Análise Política
Entre as excentricidades das leis eleitorais no Brasil, uma a contribuir
fortemente para atrapalhar as mentes é a que define uma data, perto da
eleição, para o início oficial da campanha. Antes desse dia, entre
outras bizarrices, não se pode falar em candidaturas, só em
pré-candidaturas. Daí a ilusão de a campanha mudar de patamar num certo
dia, e a partir daí existir sempre potencial para grandes mudanças.
Uma variável estatística há muito tempo já dava sinais de não ser bem
assim desta vez: a alta escolha de candidatos na pesquisa espontânea,
quando o entrevistado tinha de responder sem apresentarem a ele a
relação dos concorrentes à Presidência da República. Na real, a eleição
presidencial brasileira está na rua há um ano e meio, desde que Edson
Fachin anulou as condenações de Luiz Inácio Lula da Silva na Lava-Jato. [ressalte-se: ANULOU as condenações, o criminoso NÃO FOI INOCENTADO.]
Ali começou um acelerado processo de sedimentação da bipolaridade entre o
ex-presidente e o atual, o que acabou por fechar o espaço para uma
fragmentada terceira via, que terminou se perdendo na ilusão de haver um
grande estoque potencial de votos “contra os extremismos”. Registre-se
ainda a ajuda do centro, quando matou os candidatos que, fora Ciro
Gomes, tinham alguma massa crítica própria, Sergio Moro e João Doria.

▶ DADOS FORNECIDOS:
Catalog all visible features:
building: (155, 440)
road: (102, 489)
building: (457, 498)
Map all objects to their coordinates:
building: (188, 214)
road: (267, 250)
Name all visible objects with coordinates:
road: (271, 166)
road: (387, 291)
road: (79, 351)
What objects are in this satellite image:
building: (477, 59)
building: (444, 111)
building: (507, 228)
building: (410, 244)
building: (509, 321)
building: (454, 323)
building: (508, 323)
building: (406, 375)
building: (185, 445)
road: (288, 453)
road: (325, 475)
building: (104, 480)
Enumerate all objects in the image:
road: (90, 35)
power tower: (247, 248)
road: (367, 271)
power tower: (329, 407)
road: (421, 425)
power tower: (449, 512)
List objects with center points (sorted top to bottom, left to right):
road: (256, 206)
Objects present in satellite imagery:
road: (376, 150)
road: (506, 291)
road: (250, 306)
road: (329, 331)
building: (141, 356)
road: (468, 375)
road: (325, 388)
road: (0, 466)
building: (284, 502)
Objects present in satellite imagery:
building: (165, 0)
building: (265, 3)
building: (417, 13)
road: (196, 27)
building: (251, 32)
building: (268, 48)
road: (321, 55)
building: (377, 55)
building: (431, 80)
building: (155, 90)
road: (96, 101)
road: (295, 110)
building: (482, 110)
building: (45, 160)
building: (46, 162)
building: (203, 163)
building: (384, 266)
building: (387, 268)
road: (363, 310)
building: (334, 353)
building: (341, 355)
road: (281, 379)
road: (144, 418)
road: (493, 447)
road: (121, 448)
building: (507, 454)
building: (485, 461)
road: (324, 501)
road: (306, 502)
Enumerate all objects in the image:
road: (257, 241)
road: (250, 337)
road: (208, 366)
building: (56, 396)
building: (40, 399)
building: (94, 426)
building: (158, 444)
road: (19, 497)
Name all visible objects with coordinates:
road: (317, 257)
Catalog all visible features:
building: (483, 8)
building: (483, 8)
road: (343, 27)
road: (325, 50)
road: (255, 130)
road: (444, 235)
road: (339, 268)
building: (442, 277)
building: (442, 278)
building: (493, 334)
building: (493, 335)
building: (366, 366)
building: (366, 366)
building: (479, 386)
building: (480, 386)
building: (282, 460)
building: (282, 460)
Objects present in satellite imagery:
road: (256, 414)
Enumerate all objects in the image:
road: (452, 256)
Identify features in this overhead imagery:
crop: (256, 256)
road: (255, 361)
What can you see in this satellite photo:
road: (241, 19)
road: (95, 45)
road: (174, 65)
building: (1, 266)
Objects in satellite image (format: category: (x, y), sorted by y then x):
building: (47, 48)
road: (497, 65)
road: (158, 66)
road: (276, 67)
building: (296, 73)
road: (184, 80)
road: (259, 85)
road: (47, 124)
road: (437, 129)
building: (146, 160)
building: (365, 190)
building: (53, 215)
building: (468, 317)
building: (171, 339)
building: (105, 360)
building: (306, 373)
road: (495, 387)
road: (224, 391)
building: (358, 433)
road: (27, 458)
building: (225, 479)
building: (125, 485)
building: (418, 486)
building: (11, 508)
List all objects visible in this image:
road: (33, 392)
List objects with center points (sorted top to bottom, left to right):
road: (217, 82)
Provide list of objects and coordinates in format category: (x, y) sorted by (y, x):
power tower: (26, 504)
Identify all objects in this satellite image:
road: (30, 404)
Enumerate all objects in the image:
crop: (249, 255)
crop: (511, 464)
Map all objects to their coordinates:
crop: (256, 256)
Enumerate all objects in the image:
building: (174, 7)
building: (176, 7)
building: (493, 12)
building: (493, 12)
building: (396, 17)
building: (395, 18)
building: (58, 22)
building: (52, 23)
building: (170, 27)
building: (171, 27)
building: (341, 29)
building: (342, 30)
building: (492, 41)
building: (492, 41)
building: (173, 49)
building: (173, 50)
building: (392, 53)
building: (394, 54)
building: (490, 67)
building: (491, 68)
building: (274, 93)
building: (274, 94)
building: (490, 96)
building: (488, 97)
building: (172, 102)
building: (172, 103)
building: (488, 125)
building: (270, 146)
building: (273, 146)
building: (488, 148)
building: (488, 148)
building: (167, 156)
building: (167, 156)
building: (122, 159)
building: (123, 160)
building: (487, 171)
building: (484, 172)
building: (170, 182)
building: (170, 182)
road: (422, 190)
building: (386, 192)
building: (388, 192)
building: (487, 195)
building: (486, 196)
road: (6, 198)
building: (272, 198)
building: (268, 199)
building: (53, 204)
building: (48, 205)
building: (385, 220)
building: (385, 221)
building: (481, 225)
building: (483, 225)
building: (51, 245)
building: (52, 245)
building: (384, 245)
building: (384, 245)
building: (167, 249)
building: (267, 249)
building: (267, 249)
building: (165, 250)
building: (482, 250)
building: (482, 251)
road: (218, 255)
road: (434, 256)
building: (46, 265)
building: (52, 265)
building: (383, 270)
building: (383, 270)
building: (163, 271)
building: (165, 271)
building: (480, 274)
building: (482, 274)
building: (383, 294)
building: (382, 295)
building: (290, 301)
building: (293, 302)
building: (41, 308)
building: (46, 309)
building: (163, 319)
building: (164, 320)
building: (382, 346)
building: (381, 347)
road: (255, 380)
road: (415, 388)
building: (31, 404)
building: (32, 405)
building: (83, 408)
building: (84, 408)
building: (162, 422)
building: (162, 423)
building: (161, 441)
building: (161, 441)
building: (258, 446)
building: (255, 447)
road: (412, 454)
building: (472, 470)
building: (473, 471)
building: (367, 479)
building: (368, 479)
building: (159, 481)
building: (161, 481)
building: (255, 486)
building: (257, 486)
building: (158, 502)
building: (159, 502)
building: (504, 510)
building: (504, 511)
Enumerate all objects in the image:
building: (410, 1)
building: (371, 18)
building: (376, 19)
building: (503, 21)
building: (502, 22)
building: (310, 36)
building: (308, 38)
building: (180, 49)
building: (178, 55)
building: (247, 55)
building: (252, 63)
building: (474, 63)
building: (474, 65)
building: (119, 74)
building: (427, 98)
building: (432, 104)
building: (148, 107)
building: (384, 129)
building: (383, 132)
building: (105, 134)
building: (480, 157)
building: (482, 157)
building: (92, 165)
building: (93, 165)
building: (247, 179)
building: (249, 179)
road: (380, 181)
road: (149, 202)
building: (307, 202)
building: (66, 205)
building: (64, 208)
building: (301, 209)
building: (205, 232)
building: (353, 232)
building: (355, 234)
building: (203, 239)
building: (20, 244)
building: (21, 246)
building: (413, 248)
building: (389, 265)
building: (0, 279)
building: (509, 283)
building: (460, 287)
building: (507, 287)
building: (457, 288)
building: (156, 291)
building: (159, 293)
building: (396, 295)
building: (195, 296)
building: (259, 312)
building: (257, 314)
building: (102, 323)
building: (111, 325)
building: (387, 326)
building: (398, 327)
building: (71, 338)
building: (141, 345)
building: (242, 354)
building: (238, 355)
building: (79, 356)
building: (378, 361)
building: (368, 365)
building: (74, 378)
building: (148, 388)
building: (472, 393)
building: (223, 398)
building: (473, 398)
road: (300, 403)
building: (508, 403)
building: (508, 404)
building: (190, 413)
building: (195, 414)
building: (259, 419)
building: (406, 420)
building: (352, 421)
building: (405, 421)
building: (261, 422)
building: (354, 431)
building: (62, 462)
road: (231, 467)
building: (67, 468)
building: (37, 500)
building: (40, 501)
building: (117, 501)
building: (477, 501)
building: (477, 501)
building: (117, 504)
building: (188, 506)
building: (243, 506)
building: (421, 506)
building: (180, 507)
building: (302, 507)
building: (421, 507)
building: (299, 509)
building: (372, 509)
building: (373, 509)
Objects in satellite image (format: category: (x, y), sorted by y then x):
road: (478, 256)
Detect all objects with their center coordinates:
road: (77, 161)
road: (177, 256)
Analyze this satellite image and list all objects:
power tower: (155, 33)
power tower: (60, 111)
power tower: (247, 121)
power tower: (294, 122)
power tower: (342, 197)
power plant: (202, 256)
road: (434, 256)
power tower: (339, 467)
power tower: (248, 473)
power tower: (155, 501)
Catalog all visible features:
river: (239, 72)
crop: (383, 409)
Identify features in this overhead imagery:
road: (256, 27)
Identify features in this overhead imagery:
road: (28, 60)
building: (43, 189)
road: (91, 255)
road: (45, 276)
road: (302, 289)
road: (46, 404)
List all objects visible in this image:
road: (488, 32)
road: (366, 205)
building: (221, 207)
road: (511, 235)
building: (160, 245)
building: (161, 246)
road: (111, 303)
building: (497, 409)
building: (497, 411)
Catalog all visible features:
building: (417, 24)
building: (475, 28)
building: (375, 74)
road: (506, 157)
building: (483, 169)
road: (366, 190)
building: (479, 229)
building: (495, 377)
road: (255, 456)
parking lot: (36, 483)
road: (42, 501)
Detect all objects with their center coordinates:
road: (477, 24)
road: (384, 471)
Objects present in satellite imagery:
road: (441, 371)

▶ TRABALHO PEDIDO:
Pode devolver, sem nenhuma alteração, a passagem do texto que começa em "Uma variável estatística" e termina em "e João Doria."? Os itens não têm relação com o texto.

▶ RESPOSTA:
Uma variável estatística há muito tempo já dava sinais de não ser bem
assim desta vez: a alta escolha de candidatos na pesquisa espontânea,
quando o entrevistado tinha de responder sem apresentarem a ele a
relação dos concorrentes à Presidência da República. Na real, a eleição
presidencial brasileira está na rua há um ano e meio, desde que Edson
Fachin anulou as condenações de Luiz Inácio Lula da Silva na Lava-Jato. [ressalte-se: ANULOU as condenações, o criminoso NÃO FOI INOCENTADO.]
Ali começou um acelerado processo de sedimentação da bipolaridade entre o
ex-presidente e o atual, o que acabou por fechar o espaço para uma
fragmentada terceira via, que terminou se perdendo na ilusão de haver um
grande estoque potencial de votos “contra os extremismos”. Registre-se
ainda a ajuda do centro, quando matou os candidatos que, fora Ciro
Gomes, tinham alguma massa crítica própria, Sergio Moro e João Doria.